All the costs of bringing a baby into the world are worth it when there is a baby at the end of the journey, but what about when it doesn’t happen? Devastating emotionally. Often crippling financially.

So I don’t always know how to be a friend to women who cannot get pregnant– and truth be told, I don’t always know who is trying to concieve or who has experienced a miscarriage.

So what can I do as a pregnant mom friend?

1) Listen.

2) Stop stupid advice

“It happens when you aren’t trying so hard” or “You can always adopt” or “Baby was clearly not meant to be.” That is hurtful and ignorant. If you don’t know what to say, say “I’m so sorry” or be honest, “I don’t even know what to say.”

2) Learn about all the details about their fertility journey–

and ride the roller coaster at each stage as much as the mom and dad want to share.

3) Stop badgering

married-but-no kids friends about getting pregnant. They might be trying desperately. Be sensitive when asking about future siblings, too.

4) Don’t avoid the elephant in the room.

I’m pregnant and a mom, and this is what that gal wants badly. So say so. “Gosh. It sure is unfair that some women get pregnant without having to go through all of this. I’m really, really sorry. Does it hurt too much for me to talk about being pregnant or having kids? Will you tell me if something is just too much?”

5) Don’t make assumptions.

Each woman is unique in how she responds and in each stage, she might respond differently.  Ask her about it. Is it worse to be surrounded by baby stuff after a miscarriage or not being invited to a party with your friends? Only the woman can answer that question, so ask. Give her some options and an out if she needs it.

5) Allow for the emotional craziness.

First trimester hormones make anyone else a bit weepy and erratic? Try those hormones + coming off those hormones + grief and you have a recipe for some nuttiness. Don’t take it personally. Lots of grace. Lots of space.

6) Ask about these little angels even years later.

I’ve talked to women who are 85+ about miscarriages in their 20’s. You know what? These mamas never forget those babies. Give these ladies an opportunity to share. It is good medicine and healing. Ask about names, dates, and if it was full term, what the baby looked like, how the baby is remembered from year to year. Let the mom tell her story. There is a really amazing organisation in the States of professional photographers who come and capture the few precious moments with moms and dads with their little ones who aren’t expected to live long. What a gift.

7) Know the pain lasts even years later.

Recognise that having a baby following a miscarriage might lessen, but doesn’t get rid of the grief for a lost baby.
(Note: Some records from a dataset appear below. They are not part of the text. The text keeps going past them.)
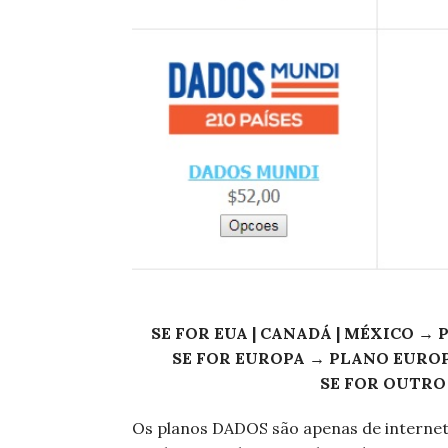
SE FOR EUA | CANADÁ | MÉXICO →
SE FOR EUROPA → PLANO EUROPA V
SE FOR OUTRO
Os planos DADOS são apenas de internet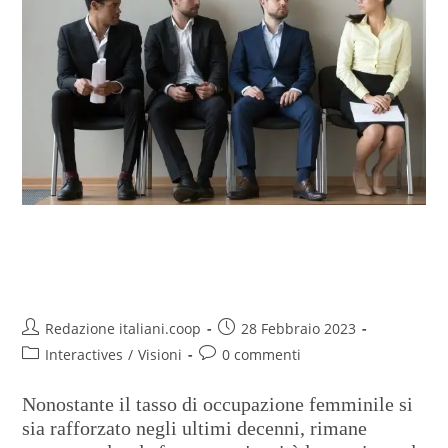
Il lavoro femminile cresce ma
non colma il gender gap
Redazione italiani.coop
28 Febbraio 2023
Interactives
/
Visioni
0 commenti
Nonostante il tasso di occupazione femminile si
sia rafforzato negli ultimi decenni, rimane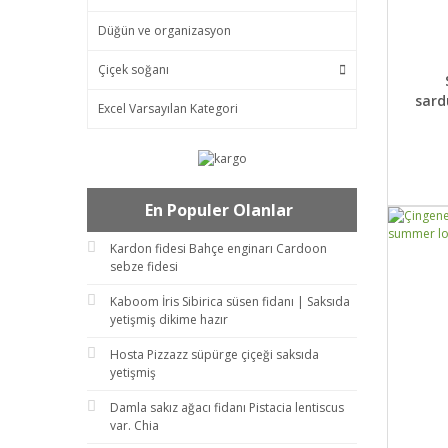
Düğün ve organizasyon
Çiçek soğanı
DET
sard
Excel Varsayılan Kategori
En Populer Olanlar
Kardon fidesi Bahçe enginarı Cardoon
sebze fidesi
Kaboom İris Sibirica süsen fidanı | Saksıda
yetişmiş dikime hazır
Hosta Pizzazz süpürge çiçeği saksıda
yetişmiş
Damla sakız ağacı fidanı Pistacia lentiscus
var. Chia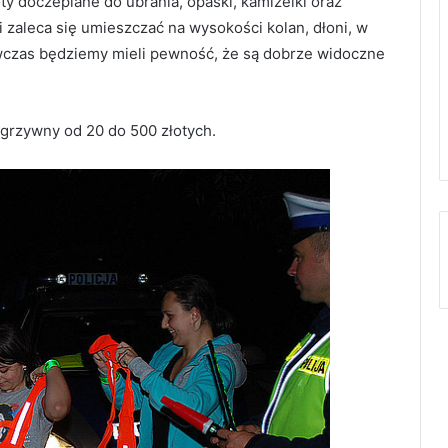
 doczepiane do ubrania, opaski, kamizelki oraz
 zaleca się umieszczać na wysokości kolan, dłoni, w
wówczas będziemy mieli pewność, że są dobrze widoczne
 grzywny od 20 do 500 złotych.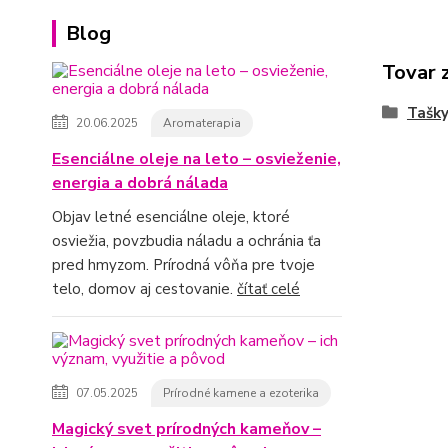
Blog
Tovar 
Tašky
20.06.2025
Aromaterapia
Esenciálne oleje na leto – osvieženie,
energia a dobrá nálada
Objav letné esenciálne oleje, ktoré
osviežia, povzbudia náladu a ochránia ťa
pred hmyzom. Prírodná vôňa pre tvoje
telo, domov aj cestovanie.
čítať celé
07.05.2025
Prírodné kamene a ezoterika
Magický svet prírodných kameňov –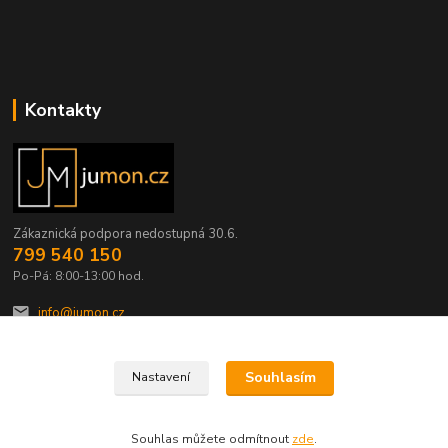
Kontakty
Zákaznická podpora nedostupná 30.6.
799 540 150
Po-Pá: 8:00-13:00 hod.
info@jumon.cz
Souhlasím
Nastavení
Souhlas můžete odmítnout
zde
.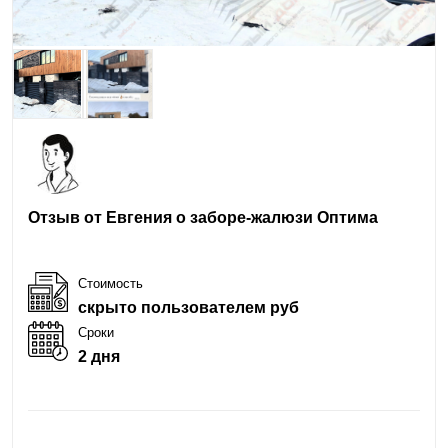
Отзыв от Евгения о заборе-жалюзи Оптима
Стоимость
скрыто пользователем руб
Сроки
2 дня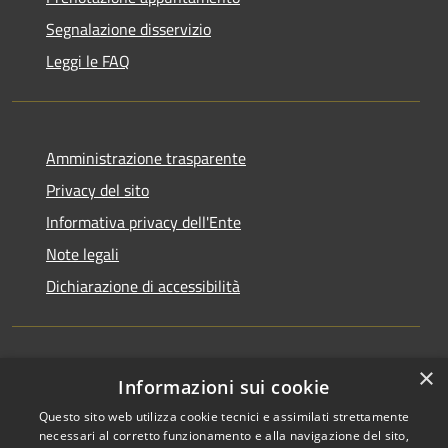
Segnalazione disservizio
Leggi le FAQ
Amministrazione trasparente
Privacy del sito
Informativa privacy dell'Ente
Note legali
Dichiarazione di accessibilità
×
Newsletter
Informazioni sui cookie
Questo sito web utilizza cookie tecnici e assimilati strettamente
necessari al corretto funzionamento e alla navigazione del sito,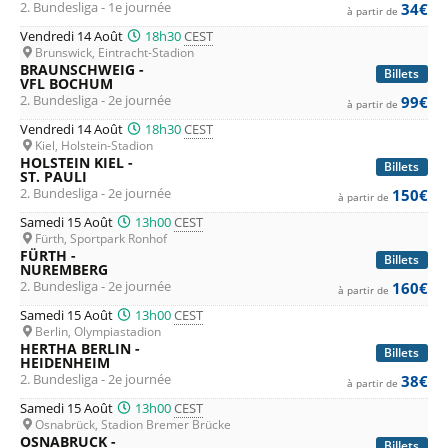
2. Bundesliga - 1e journée
34€
à partir de
Vendredi 14 Août
18h30
CEST
Brunswick, Eintracht-Stadion
BRAUNSCHWEIG -
Billets
VFL BOCHUM
2. Bundesliga - 2e journée
99€
à partir de
Vendredi 14 Août
18h30
CEST
Kiel, Holstein-Stadion
HOLSTEIN KIEL -
Billets
ST. PAULI
2. Bundesliga - 2e journée
150€
à partir de
Samedi 15 Août
13h00
CEST
Fürth, Sportpark Ronhof
FÜRTH -
Billets
NUREMBERG
2. Bundesliga - 2e journée
160€
à partir de
Samedi 15 Août
13h00
CEST
Berlin, Olympiastadion
HERTHA BERLIN -
Billets
HEIDENHEIM
2. Bundesliga - 2e journée
38€
à partir de
Samedi 15 Août
13h00
CEST
Osnabrück, Stadion Bremer Brücke
OSNABRUCK -
Billets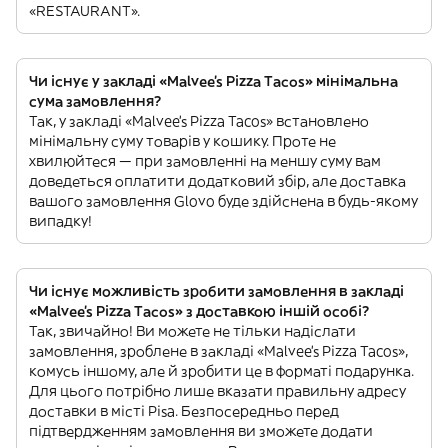
«RESTAURANT».
Чи існує у закладі «Malvee’s Pizza Tacos» мінімальна
сума замовлення?
Так, у закладі «Malvee’s Pizza Tacos» встановлено
мінімальну суму товарів у кошику. Проте не
хвилюйтеся — при замовленні на меншу суму вам
доведеться оплатити додатковий збір, але доставка
вашого замовлення Glovo буде здійснена в будь-якому
випадку!
Чи існує можливість зробити замовлення в закладі
«Malvee’s Pizza Tacos» з доставкою іншій особі?
Так, звичайно! Ви можете не тільки надіслати
замовлення, зроблене в закладі «Malvee’s Pizza Tacos»,
комусь іншому, але й зробити це в форматі подарунка.
Для цього потрібно лише вказати правильну адресу
доставки в місті Pisa. Безпосередньо перед
підтвердженням замовлення ви зможете додати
In some ways, moms have told me it is worse because they actually know what they are missing out on.

What can couples experiencing infertility do?

1) Let us know what is helpful.

Don’t leave us guessing. If you need space, say so. If you need a girls’ night out, let me plan one. If being around kiddos is healing, come to the zoo with us. Remind us as moms what a blessing it is to be one. Somedays we forget what a miracle life is and take it totally for granted.

2) Keep us informed.

Share the details as and when you are able; allow us to pray. Don’t carry the weight of miscarriage/infertility on your own. I cannot believe how many friends have said they have had struggles getting and staying pregnant only to find out several other friends have too. It is so much more common than one would think. You aren’t alone in this.

3) Let us cry with you . . .

and let us celebrate with you when you do conceive or go through an adoption process.

4) Cry and celebrate with us.

Don’t hold it against moms who have babies. Someday, we hope you will too. We each have our own unique struggles, ones we would never wish on each other. Let’s build each other up; we can walk this road together.